AVAILABLE DATA |
+++
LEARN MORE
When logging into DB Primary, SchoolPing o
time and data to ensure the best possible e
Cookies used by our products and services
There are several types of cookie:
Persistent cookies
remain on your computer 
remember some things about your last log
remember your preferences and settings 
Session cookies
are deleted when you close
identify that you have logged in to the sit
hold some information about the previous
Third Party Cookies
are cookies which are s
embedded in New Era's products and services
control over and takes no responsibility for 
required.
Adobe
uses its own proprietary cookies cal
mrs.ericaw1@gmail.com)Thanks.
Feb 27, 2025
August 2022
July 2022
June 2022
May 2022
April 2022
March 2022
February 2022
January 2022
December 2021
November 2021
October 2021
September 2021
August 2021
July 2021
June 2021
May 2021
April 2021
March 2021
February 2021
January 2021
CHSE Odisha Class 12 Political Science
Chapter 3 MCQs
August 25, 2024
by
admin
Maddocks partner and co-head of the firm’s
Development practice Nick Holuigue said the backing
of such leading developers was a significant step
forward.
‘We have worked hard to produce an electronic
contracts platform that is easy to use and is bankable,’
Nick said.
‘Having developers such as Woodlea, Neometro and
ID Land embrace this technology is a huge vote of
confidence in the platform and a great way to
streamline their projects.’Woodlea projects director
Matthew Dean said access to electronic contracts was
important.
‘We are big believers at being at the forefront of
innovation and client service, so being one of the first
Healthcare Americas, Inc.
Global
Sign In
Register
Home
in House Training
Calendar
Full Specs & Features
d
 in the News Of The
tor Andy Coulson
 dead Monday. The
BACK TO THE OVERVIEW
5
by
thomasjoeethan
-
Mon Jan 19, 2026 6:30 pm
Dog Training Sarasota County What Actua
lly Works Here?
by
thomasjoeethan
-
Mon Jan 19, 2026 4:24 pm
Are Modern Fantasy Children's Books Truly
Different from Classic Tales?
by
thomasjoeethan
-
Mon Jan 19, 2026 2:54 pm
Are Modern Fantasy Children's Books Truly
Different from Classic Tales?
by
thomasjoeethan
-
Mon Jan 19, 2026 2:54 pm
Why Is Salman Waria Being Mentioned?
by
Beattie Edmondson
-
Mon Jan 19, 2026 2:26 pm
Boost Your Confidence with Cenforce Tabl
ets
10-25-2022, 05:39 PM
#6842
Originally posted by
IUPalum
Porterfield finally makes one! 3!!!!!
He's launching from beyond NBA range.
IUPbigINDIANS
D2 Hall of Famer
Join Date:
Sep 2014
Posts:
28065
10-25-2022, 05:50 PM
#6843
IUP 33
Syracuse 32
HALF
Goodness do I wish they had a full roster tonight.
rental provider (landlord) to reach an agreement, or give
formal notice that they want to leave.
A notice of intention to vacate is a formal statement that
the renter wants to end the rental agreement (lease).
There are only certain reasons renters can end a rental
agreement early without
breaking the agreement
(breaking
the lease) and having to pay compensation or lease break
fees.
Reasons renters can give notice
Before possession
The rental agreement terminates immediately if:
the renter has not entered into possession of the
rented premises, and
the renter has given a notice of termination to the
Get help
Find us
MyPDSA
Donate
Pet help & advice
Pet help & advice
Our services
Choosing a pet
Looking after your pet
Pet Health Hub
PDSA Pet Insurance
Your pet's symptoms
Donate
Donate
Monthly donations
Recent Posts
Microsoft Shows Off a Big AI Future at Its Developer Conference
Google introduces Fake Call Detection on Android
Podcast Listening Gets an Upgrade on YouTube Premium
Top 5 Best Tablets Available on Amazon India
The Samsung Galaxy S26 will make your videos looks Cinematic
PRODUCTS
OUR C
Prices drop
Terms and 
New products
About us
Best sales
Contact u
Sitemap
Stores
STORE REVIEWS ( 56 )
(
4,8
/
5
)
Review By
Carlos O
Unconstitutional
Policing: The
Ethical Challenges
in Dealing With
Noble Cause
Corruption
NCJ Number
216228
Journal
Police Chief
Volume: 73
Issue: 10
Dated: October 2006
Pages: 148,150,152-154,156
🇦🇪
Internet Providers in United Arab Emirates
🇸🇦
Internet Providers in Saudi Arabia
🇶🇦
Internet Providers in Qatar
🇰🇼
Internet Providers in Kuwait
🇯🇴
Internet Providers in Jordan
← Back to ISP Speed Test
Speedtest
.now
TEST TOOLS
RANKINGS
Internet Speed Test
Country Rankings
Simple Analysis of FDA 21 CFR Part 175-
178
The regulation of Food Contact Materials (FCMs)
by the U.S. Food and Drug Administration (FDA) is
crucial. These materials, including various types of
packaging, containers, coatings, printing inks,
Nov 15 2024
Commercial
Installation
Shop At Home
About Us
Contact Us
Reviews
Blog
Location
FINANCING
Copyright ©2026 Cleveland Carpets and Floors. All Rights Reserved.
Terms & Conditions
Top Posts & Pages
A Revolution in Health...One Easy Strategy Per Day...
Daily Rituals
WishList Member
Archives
+++
TASK DESCRIPTION | Please transcribe the whole listing exactly as it stands.

EXERCISE SOLUTION |
LEARN MORE
When logging into DB Primary, SchoolPing o
time and data to ensure the best possible e
Cookies used by our products and services
There are several types of cookie:
Persistent cookies
remain on your computer 
remember some things about your last log
remember your preferences and settings 
Session cookies
are deleted when you close
identify that you have logged in to the sit
hold some information about the previous
Third Party Cookies
are cookies which are s
embedded in New Era's products and services
control over and takes no responsibility for 
required.
Adobe
uses its own proprietary cookies cal
mrs.ericaw1@gmail.com)Thanks.
Feb 27, 2025
August 2022
July 2022
June 2022
May 2022
April 2022
March 2022
February 2022
January 2022
December 2021
November 2021
October 2021
September 2021
August 2021
July 2021
June 2021
May 2021
April 2021
March 2021
February 2021
January 2021
CHSE Odisha Class 12 Political Science
Chapter 3 MCQs
August 25, 2024
by
admin
Maddocks partner and co-head of the firm’s
Development practice Nick Holuigue said the backing
of such leading developers was a significant step
forward.
‘We have worked hard to produce an electronic
contracts platform that is easy to use and is bankable,’
Nick said.
‘Having developers such as Woodlea, Neometro and
ID Land embrace this technology is a huge vote of
confidence in the platform and a great way to
streamline their projects.’Woodlea projects director
Matthew Dean said access to electronic contracts was
important.
‘We are big believers at being at the forefront of
innovation and client service, so being one of the first
Healthcare Americas, Inc.
Global
Sign In
Register
Home
in House Training
Calendar
Full Specs & Features
d
 in the News Of The
tor Andy Coulson
 dead Monday. The
BACK TO THE OVERVIEW
5
by
thomasjoeethan
-
Mon Jan 19, 2026 6:30 pm
Dog Training Sarasota County What Actua
lly Works Here?
by
thomasjoeethan
-
Mon Jan 19, 2026 4:24 pm
Are Modern Fantasy Children's Books Truly
Different from Classic Tales?
by
thomasjoeethan
-
Mon Jan 19, 2026 2:54 pm
Are Modern Fantasy Children's Books Truly
Different from Classic Tales?
by
thomasjoeethan
-
Mon Jan 19, 2026 2:54 pm
Why Is Salman Waria Being Mentioned?
by
Beattie Edmondson
-
Mon Jan 19, 2026 2:26 pm
Boost Your Confidence with Cenforce Tabl
ets
10-25-2022, 05:39 PM
#6842
Originally posted by
IUPalum
Porterfield finally makes one! 3!!!!!
He's launching from beyond NBA range.
IUPbigINDIANS
D2 Hall of Famer
Join Date:
Sep 2014
Posts:
28065
10-25-2022, 05:50 PM
#6843
IUP 33
Syracuse 32
HALF
Goodness do I wish they had a full roster tonight.
rental provider (landlord) to reach an agreement, or give
formal notice that they want to leave.
A notice of intention to vacate is a formal statement that
the renter wants to end the rental agreement (lease).
There are only certain reasons renters can end a rental
agreement early without
breaking the agreement
(breaking
the lease) and having to pay compensation or lease break
fees.
Reasons renters can give notice
Before possession
The rental agreement terminates immediately if:
the renter has not entered into possession of the
rented premises, and
the renter has given a notice of termination to the
Get help
Find us
MyPDSA
Donate
Pet help & advice
Pet help & advice
Our services
Choosing a pet
Looking after your pet
Pet Health Hub
PDSA Pet Insurance
Your pet's symptoms
Donate
Donate
Monthly donations
Recent Posts
Microsoft Shows Off a Big AI Future at Its Developer Conference
Google introduces Fake Call Detection on Android
Podcast Listening Gets an Upgrade on YouTube Premium
Top 5 Best Tablets Available on Amazon India
The Samsung Galaxy S26 will make your videos looks Cinematic
PRODUCTS
OUR C
Prices drop
Terms and 
New products
About us
Best sales
Contact u
Sitemap
Stores
STORE REVIEWS ( 56 )
(
4,8
/
5
)
Review By
Carlos O
Unconstitutional
Policing: The
Ethical Challenges
in Dealing With
Noble Cause
Corruption
NCJ Number
216228
Journal
Police Chief
Volume: 73
Issue: 10
Dated: October 2006
Pages: 148,150,152-154,156
🇦🇪
Internet Providers in United Arab Emirates
🇸🇦
Internet Providers in Saudi Arabia
🇶🇦
Internet Providers in Qatar
🇰🇼
Internet Providers in Kuwait
🇯🇴
Internet Providers in Jordan
← Back to ISP Speed Test
Speedtest
.now
TEST TOOLS
RANKINGS
Internet Speed Test
Country Rankings
Simple Analysis of FDA 21 CFR Part 175-
178
The regulation of Food Contact Materials (FCMs)
by the U.S. Food and Drug Administration (FDA) is
crucial. These materials, including various types of
packaging, containers, coatings, printing inks,
Nov 15 2024
Commercial
Installation
Shop At Home
About Us
Contact Us
Reviews
Blog
Location
FINANCING
Copyright ©2026 Cleveland Carpets and Floors. All Rights Reserved.
Terms & Conditions
Top Posts & Pages
A Revolution in Health...One Easy Strategy Per Day...
Daily Rituals
WishList Member
Archives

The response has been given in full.